Adapun Tools for Humanity (TFH) —perusahaan di balik protokol World—dalam keterangan resminya menyatakan, telah menghentikan secara sukarela layanan verifikasi baik Worldcoin dan World ID di Indonesia. Langkah ini diambil sembari menunggu kejelasan lebih lanjut mengenai persyaratan izin dan lisensi yang relevan dari otoritas terkait dalam hal ini Kementerian Komdigi.
"Kami berharap dapat terus melanjutkan dialog konstruktif dan suportif yang telah terjalin selama setahun terakhir dengan pihak pemerintah terkait," terang mereka. Tools for Humanity juga menegaskan kesiapannya untuk menindaklanjuti segala kekurangan atau potensi kesalahpahaman terkait aspek perizinan.

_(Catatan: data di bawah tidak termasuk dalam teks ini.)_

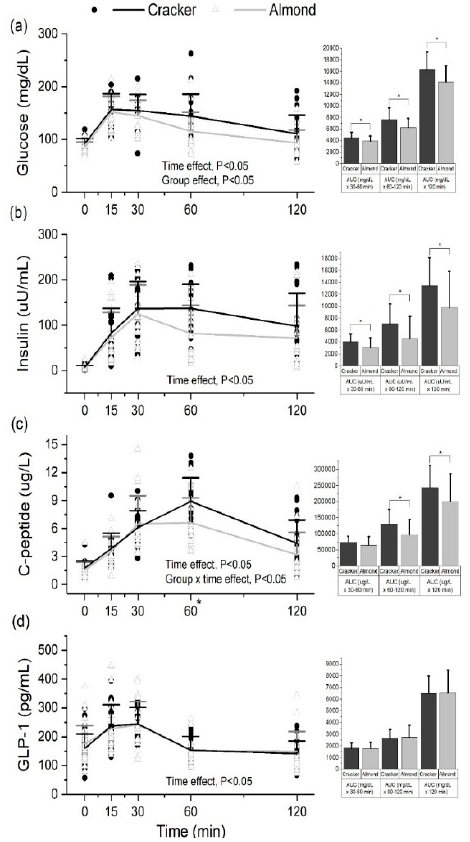
Figure 4. Serum ( a ) glucose, ( b ) insulin, ( c ) C-peptide and ( d ) GLP-1 profiles at 0, 15, 30, 60 and 120 min of an oral glucose tolerance test (OGTT) in the cracker and almond groups at week 8 of the intervention. Values are individual data points representing each participant at each time point. Means ± SDs of the 2 snack groups at each time point are also plotted. Analysis was conducted using a linear mixed effects model with time as within-subject factor and snack group as between-subject factor. Glucose, insulin, C-peptide and GLP-1 values were transformed prior to analysis using Johnson’s family of transformations. Area under the curves (Means ± SDs) are displayed adjacent to the respective OGTT profiles. Analysis was conducted using a Kruskal-Wallis test with snack group as between-subject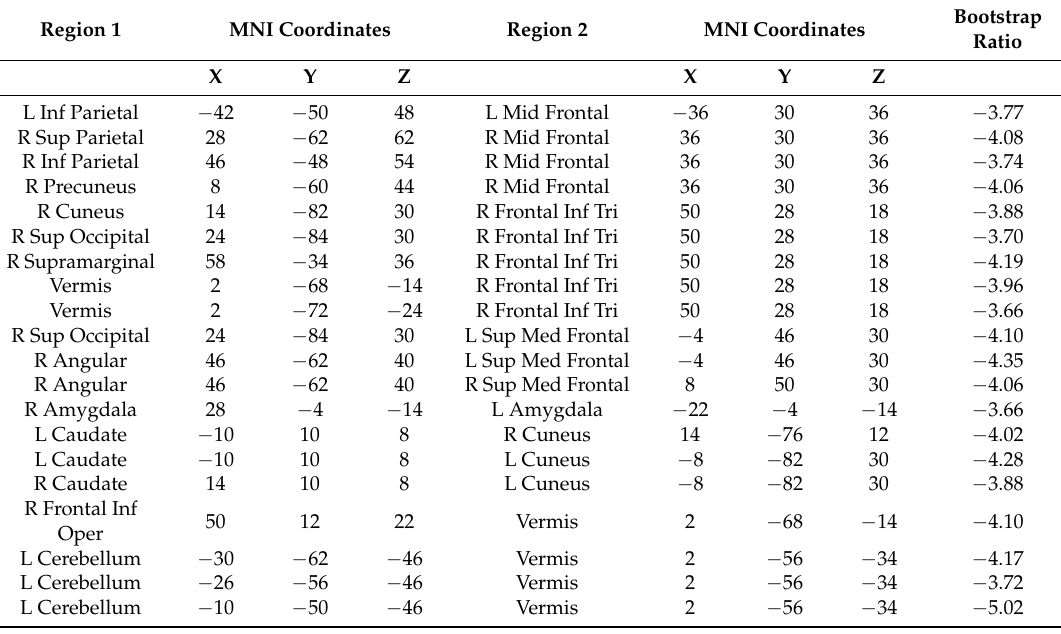
Table A1. Areas of reduced functional connectivity observed between individuals with MCI compared to cognitively healthy controls.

Sebagaimana diberitakan sebelumnya, Komdigi bakal meminta keterangan PT. Terang Bulan Abadi dan PT. Sandina Abadi Nusantara terkait layanan Worldcoin dan WorldID, proyek milik Sam Altman, tokoh dibalik startup OpenAI.
"Pembekuan ini merupakan langkah preventif untuk mencegah potensi risiko terhadap masyarakat. Kami juga akan memanggil PT. Terang Bulan Abadi untuk klarifikasi resmi dalam waktu dekat", jelas Direktur Jenderal Pengawasan Ruang Digital Komdigi, Alexander Sabar.